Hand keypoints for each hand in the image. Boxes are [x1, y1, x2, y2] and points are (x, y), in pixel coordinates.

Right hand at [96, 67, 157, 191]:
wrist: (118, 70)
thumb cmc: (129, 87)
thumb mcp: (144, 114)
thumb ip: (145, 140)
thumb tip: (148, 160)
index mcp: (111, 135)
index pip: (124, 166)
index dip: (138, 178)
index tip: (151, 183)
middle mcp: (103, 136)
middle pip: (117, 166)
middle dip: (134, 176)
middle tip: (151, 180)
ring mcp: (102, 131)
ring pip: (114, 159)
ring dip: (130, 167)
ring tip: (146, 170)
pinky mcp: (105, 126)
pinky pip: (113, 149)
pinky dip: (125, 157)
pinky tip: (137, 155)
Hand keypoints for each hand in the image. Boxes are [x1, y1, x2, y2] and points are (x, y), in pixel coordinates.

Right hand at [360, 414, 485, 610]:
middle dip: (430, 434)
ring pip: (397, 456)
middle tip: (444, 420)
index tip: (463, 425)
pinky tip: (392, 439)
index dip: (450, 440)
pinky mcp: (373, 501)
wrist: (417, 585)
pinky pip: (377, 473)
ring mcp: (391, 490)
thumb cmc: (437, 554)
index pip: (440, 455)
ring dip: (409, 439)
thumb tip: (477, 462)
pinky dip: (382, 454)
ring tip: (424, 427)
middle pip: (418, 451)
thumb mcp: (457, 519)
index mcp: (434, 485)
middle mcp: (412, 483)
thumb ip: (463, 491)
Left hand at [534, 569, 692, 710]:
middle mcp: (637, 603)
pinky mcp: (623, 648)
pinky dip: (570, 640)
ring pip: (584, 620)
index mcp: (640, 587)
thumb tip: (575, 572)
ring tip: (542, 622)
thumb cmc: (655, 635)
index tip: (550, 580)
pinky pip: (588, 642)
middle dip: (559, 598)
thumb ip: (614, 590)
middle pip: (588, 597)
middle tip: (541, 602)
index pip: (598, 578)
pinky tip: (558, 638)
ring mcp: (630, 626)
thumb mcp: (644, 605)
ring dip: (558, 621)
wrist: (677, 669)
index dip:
────────────────
## [Task brief]
From the line holding "middle pip: (117, 166)" to the line holding "pinky tip: (137, 155)", inclusive, restate each line above exactly as written.

## [Answer section]
middle pip: (117, 166)
middle dip: (134, 176)
middle tip: (151, 180)
ring mcp: (102, 131)
ring pip: (114, 159)
ring dip: (130, 167)
ring tip: (146, 170)
pinky mcp: (105, 126)
pinky pip: (113, 149)
pinky dip: (125, 157)
pinky tip: (137, 155)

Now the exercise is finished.